_What you will do_. Return the records from the first line through the line containing "Ausschlaggebend war die Chronol", and leave out the pictures.

>>>

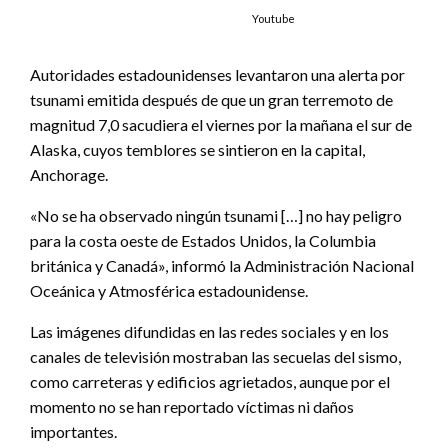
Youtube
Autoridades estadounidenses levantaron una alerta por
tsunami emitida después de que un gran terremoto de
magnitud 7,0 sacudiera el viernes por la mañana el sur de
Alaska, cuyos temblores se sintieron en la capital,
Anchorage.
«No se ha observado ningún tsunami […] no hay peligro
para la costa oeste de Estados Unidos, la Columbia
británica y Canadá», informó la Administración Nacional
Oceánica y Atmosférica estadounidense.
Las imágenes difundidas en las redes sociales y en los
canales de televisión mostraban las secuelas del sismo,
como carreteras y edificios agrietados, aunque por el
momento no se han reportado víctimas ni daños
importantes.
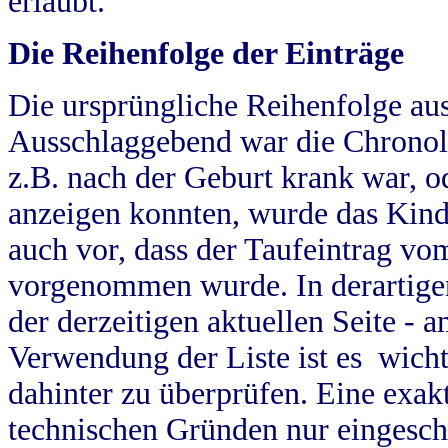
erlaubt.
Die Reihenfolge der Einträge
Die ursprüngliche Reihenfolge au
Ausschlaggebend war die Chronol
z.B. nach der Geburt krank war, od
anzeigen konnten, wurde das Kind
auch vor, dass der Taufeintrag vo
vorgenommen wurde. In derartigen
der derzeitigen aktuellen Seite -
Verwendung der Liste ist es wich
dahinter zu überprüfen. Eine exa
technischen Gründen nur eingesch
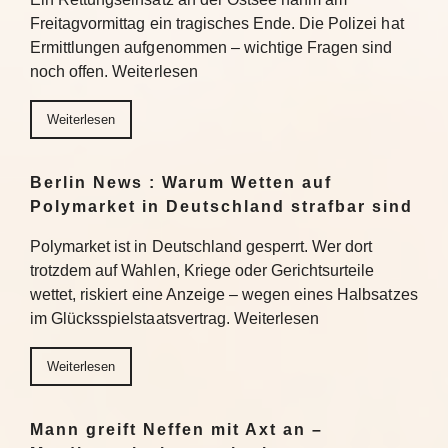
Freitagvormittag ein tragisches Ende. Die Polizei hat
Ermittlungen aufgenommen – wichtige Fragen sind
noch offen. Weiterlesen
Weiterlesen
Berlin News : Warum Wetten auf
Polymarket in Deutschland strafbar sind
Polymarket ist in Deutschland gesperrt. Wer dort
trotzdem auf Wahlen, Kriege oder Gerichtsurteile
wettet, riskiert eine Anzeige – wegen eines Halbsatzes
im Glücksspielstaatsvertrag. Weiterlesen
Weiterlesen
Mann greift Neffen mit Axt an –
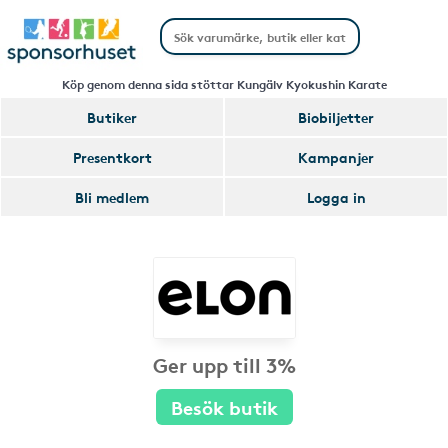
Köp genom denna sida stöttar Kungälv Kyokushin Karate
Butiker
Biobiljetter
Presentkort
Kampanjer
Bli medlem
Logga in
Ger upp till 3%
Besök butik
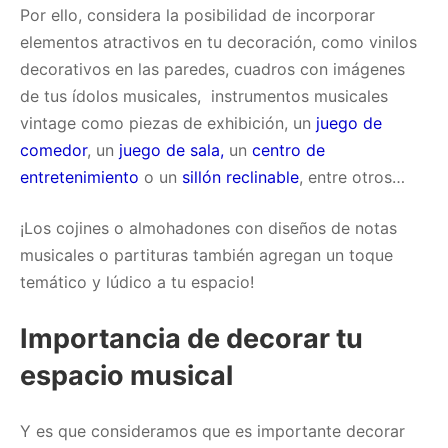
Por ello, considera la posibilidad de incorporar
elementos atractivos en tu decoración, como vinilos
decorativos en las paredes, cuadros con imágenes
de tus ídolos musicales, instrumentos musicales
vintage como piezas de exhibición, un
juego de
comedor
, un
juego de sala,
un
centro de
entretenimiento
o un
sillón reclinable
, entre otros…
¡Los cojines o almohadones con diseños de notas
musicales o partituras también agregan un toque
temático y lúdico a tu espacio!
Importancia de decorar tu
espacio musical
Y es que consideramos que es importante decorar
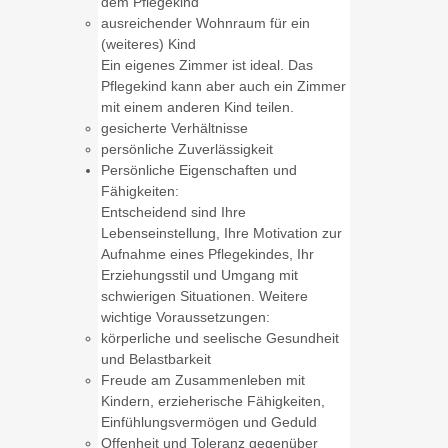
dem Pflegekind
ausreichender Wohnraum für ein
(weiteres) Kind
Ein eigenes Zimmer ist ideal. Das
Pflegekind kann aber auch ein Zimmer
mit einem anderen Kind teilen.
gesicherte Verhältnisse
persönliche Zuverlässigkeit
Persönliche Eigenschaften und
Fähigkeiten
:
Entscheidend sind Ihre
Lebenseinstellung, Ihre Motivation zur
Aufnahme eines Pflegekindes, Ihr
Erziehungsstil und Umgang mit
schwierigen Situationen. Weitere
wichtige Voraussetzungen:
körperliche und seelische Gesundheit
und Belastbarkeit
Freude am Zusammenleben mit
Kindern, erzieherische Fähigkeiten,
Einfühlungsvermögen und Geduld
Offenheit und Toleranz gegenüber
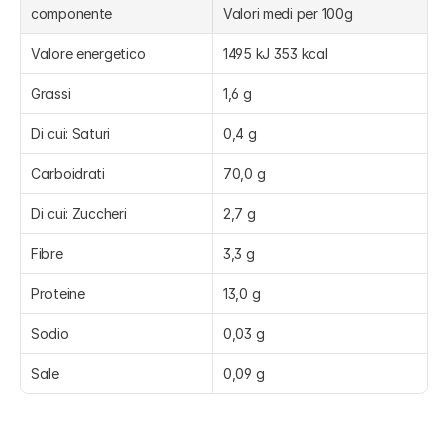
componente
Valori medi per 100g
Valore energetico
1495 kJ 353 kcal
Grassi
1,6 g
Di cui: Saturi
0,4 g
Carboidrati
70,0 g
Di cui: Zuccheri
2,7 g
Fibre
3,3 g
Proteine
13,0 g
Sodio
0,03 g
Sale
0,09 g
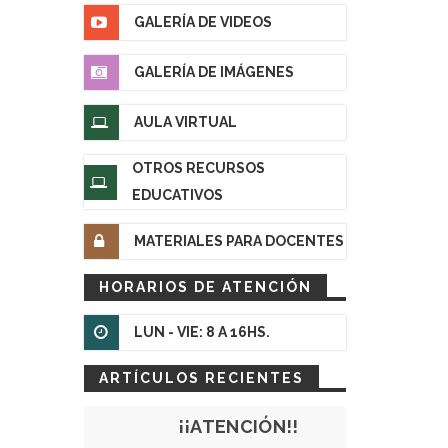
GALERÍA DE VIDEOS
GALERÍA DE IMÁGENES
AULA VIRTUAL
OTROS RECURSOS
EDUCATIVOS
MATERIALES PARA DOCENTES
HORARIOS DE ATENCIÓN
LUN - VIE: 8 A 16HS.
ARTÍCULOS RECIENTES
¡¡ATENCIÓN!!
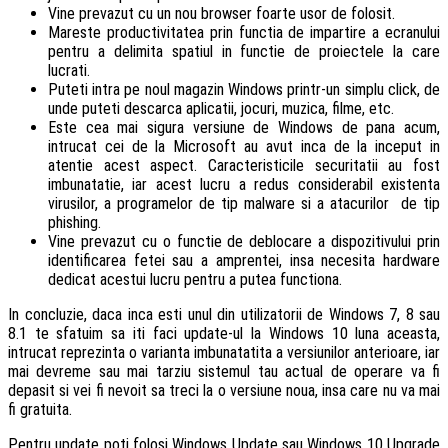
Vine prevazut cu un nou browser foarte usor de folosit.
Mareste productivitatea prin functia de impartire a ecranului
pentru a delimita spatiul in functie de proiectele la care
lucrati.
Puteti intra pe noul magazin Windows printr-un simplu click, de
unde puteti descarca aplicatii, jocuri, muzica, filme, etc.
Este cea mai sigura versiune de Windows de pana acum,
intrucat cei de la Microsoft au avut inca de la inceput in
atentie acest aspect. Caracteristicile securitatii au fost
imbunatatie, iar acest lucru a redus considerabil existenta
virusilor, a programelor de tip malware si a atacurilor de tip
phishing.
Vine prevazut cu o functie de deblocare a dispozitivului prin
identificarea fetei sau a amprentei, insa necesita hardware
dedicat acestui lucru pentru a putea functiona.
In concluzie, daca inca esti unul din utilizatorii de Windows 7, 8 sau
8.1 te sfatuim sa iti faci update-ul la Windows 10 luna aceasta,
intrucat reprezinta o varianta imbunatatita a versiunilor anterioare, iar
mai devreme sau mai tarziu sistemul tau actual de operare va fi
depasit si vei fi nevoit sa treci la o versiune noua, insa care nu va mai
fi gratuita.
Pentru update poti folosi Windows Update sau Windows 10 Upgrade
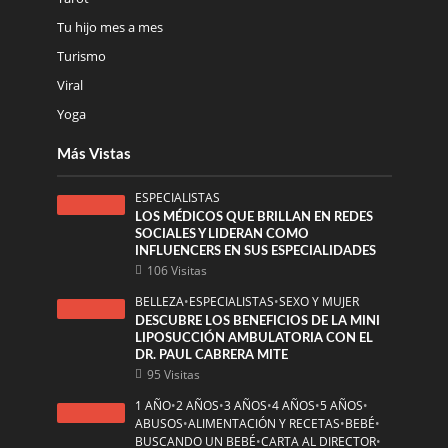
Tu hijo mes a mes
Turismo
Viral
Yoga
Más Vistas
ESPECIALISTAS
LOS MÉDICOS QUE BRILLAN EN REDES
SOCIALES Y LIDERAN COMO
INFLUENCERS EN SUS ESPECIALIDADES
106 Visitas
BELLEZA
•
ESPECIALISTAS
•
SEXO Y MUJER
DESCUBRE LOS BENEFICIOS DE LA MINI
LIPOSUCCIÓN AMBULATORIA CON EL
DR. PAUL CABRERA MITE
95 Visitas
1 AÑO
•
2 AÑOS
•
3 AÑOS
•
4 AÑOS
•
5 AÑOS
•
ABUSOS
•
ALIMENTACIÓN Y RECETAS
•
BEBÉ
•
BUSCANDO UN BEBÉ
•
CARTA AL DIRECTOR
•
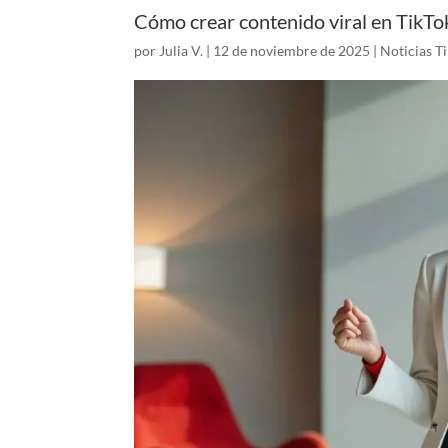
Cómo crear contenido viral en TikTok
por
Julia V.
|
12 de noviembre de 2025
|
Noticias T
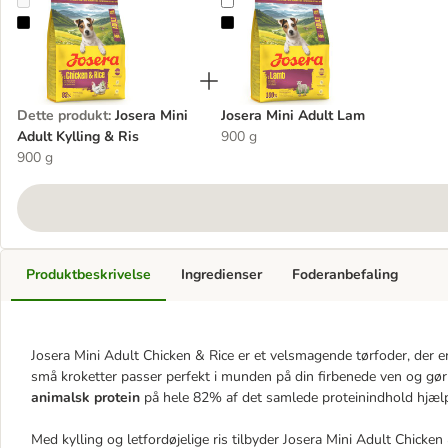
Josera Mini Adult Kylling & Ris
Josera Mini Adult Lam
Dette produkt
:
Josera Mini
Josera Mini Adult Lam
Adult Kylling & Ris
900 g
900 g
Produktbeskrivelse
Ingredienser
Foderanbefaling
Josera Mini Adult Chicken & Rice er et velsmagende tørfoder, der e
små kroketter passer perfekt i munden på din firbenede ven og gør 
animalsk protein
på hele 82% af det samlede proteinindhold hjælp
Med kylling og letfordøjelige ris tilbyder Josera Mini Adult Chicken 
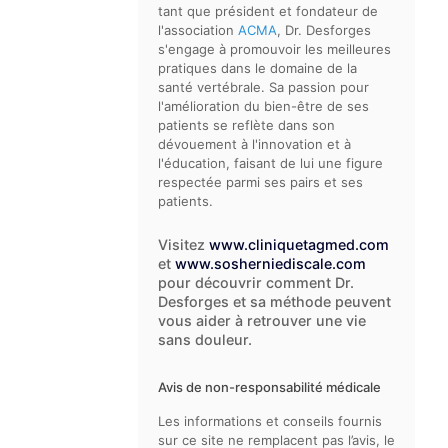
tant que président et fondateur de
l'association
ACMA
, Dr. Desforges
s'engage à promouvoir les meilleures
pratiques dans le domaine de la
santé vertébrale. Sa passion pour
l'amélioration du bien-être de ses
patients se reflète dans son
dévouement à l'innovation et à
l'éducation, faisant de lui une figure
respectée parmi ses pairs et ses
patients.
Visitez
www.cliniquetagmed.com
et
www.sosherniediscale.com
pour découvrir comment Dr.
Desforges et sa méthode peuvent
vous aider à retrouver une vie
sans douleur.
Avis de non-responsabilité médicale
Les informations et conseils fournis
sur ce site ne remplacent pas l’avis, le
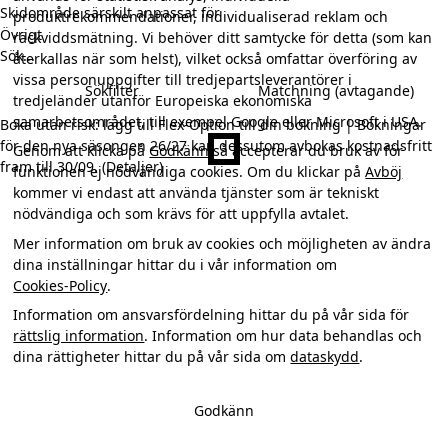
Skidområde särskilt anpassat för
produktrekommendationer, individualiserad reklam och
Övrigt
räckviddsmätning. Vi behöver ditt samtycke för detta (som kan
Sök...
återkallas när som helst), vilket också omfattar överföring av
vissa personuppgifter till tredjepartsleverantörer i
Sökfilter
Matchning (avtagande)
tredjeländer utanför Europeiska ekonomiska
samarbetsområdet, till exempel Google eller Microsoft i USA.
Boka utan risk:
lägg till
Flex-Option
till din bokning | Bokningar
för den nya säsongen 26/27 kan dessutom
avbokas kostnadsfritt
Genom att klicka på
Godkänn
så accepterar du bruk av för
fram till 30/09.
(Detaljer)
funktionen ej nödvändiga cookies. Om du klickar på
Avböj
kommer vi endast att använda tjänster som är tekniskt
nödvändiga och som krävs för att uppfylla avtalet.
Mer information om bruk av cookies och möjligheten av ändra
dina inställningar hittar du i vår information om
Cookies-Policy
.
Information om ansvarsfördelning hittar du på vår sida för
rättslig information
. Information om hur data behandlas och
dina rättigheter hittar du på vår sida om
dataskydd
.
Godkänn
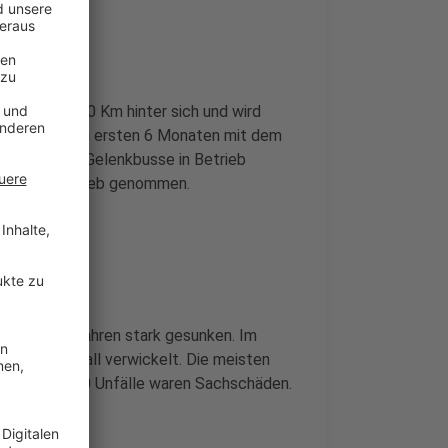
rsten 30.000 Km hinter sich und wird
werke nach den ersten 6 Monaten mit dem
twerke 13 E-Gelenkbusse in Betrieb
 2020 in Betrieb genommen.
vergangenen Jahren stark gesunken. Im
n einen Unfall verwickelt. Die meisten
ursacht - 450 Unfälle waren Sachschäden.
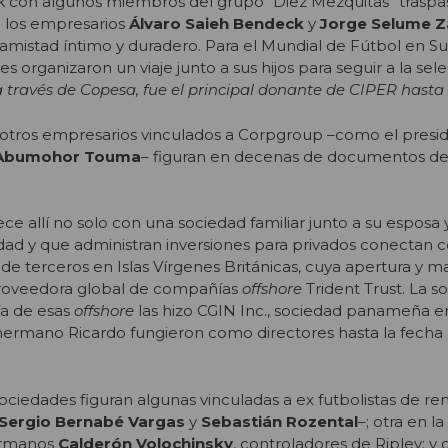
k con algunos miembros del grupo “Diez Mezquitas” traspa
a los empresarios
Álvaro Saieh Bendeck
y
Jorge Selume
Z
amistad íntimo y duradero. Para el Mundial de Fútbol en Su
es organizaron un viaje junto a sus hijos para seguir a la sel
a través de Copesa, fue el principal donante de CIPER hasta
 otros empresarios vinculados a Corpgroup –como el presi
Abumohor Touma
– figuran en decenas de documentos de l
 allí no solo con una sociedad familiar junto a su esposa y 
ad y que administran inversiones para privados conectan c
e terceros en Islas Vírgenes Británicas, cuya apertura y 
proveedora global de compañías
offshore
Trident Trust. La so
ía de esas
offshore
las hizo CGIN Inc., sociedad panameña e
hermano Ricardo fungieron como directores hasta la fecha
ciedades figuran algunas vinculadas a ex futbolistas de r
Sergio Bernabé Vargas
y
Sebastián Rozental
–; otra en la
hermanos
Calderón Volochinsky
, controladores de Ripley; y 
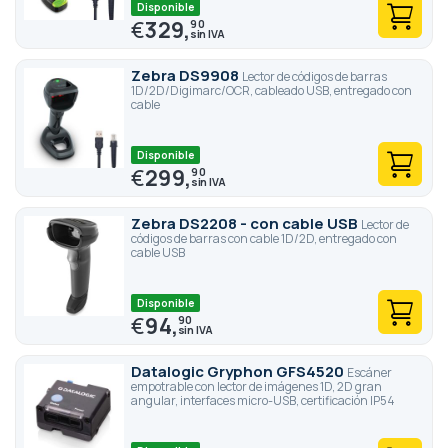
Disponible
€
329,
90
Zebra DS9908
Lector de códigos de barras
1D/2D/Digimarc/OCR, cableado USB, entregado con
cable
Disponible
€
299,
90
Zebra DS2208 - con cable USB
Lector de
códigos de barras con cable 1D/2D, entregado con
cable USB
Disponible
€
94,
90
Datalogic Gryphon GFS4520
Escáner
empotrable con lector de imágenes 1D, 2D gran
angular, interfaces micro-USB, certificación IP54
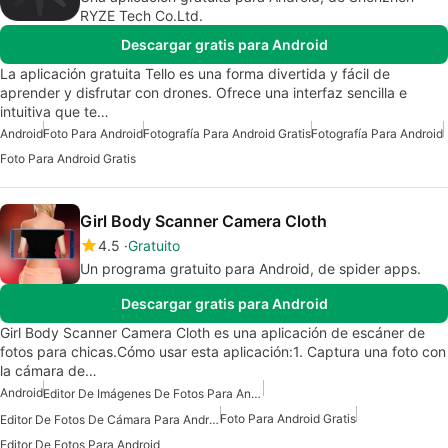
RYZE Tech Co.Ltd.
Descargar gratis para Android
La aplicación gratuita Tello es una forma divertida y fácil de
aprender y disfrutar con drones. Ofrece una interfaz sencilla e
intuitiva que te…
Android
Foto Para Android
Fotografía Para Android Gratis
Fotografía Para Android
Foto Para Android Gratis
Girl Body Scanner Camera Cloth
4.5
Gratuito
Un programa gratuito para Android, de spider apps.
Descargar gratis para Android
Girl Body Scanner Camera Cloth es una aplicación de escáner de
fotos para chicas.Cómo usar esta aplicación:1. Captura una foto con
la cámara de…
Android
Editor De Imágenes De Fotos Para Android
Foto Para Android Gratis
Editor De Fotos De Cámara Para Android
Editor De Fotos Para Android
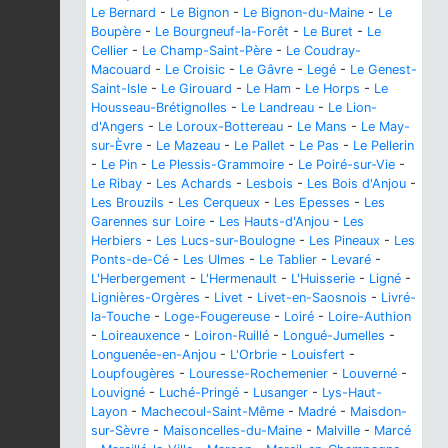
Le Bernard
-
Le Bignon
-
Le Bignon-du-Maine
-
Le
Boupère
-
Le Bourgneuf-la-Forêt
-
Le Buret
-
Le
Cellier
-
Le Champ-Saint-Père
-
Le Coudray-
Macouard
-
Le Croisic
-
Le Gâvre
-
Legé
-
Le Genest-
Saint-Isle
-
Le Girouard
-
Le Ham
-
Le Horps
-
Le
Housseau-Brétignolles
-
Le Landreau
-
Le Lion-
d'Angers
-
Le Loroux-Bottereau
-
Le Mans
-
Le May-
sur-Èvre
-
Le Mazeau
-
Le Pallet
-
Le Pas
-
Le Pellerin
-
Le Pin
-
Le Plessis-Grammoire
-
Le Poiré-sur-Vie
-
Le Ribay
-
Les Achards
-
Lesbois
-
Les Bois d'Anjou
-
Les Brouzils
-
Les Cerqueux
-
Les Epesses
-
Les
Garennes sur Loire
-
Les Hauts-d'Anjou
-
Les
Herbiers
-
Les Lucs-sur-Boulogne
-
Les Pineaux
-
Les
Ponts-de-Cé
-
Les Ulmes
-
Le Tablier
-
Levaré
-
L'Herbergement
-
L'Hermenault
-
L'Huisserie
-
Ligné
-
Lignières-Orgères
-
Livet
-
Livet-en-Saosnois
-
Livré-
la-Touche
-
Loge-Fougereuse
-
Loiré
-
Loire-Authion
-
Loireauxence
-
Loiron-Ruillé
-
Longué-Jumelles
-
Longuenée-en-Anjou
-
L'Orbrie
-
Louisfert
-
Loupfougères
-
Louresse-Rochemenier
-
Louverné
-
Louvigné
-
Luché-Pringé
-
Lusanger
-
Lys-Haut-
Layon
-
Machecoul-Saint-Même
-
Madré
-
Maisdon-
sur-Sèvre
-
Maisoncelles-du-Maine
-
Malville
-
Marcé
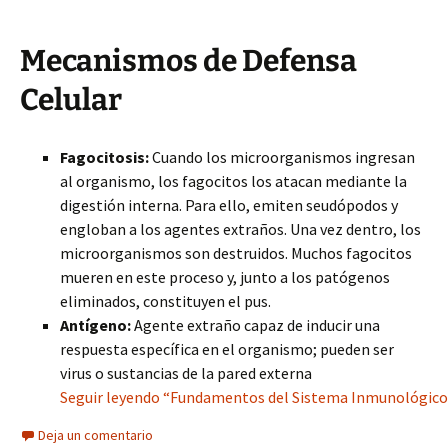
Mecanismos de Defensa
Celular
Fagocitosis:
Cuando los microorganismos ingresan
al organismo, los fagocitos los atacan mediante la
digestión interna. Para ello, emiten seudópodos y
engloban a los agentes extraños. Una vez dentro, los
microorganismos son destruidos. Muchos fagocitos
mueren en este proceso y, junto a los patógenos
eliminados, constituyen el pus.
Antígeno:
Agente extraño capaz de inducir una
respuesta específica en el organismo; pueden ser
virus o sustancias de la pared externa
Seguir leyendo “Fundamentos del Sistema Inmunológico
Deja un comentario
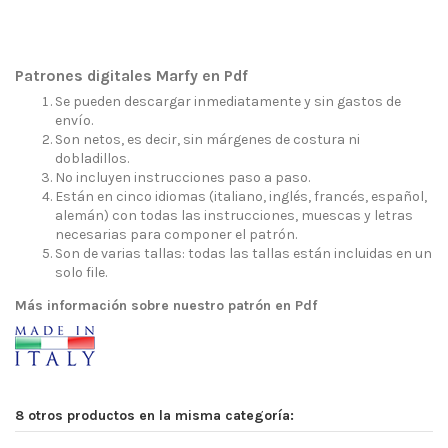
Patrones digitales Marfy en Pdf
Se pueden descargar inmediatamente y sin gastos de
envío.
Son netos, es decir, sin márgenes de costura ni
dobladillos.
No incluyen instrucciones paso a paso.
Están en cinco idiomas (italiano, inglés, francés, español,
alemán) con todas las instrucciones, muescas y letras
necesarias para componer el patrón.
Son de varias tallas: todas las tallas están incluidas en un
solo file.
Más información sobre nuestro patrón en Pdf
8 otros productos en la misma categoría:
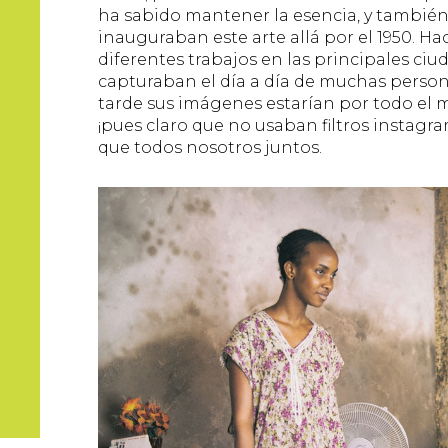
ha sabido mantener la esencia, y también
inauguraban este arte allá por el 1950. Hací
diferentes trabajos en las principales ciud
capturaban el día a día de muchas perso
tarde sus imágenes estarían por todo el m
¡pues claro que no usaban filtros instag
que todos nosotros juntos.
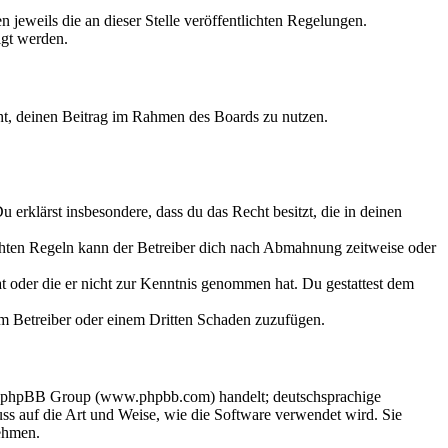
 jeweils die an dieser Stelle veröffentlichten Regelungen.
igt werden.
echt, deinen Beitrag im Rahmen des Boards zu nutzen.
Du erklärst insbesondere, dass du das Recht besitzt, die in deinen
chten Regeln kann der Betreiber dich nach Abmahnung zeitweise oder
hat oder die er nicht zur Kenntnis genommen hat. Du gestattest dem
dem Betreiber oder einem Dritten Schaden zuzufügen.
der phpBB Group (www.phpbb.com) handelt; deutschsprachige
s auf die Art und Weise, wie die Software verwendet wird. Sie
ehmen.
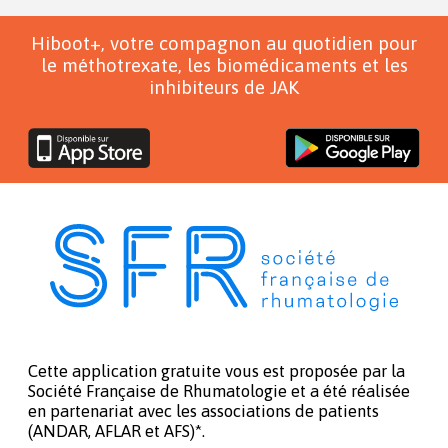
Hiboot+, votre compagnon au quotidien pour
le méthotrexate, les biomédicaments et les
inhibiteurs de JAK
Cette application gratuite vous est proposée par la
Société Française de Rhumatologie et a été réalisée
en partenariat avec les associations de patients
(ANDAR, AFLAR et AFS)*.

<<<

_Solution for this exercise_.
Youtube
Autoridades estadounidenses levantaron una alerta por
tsunami emitida después de que un gran terremoto de
magnitud 7,0 sacudiera el viernes por la mañana el sur de
Alaska, cuyos temblores se sintieron en la capital,
Anchorage.
«No se ha observado ningún tsunami […] no hay peligro
para la costa oeste de Estados Unidos, la Columbia
británica y Canadá», informó la Administración Nacional
Oceánica y Atmosférica estadounidense.
Las imágenes difundidas en las redes sociales y en los
canales de televisión mostraban las secuelas del sismo,
como carreteras y edificios agrietados, aunque por el
momento no se han reportado víctimas ni daños
importantes.
erlaubt.
Die Reihenfolge der Einträge
Die ursprüngliche Reihenfolge au
Ausschlaggebend war die Chronol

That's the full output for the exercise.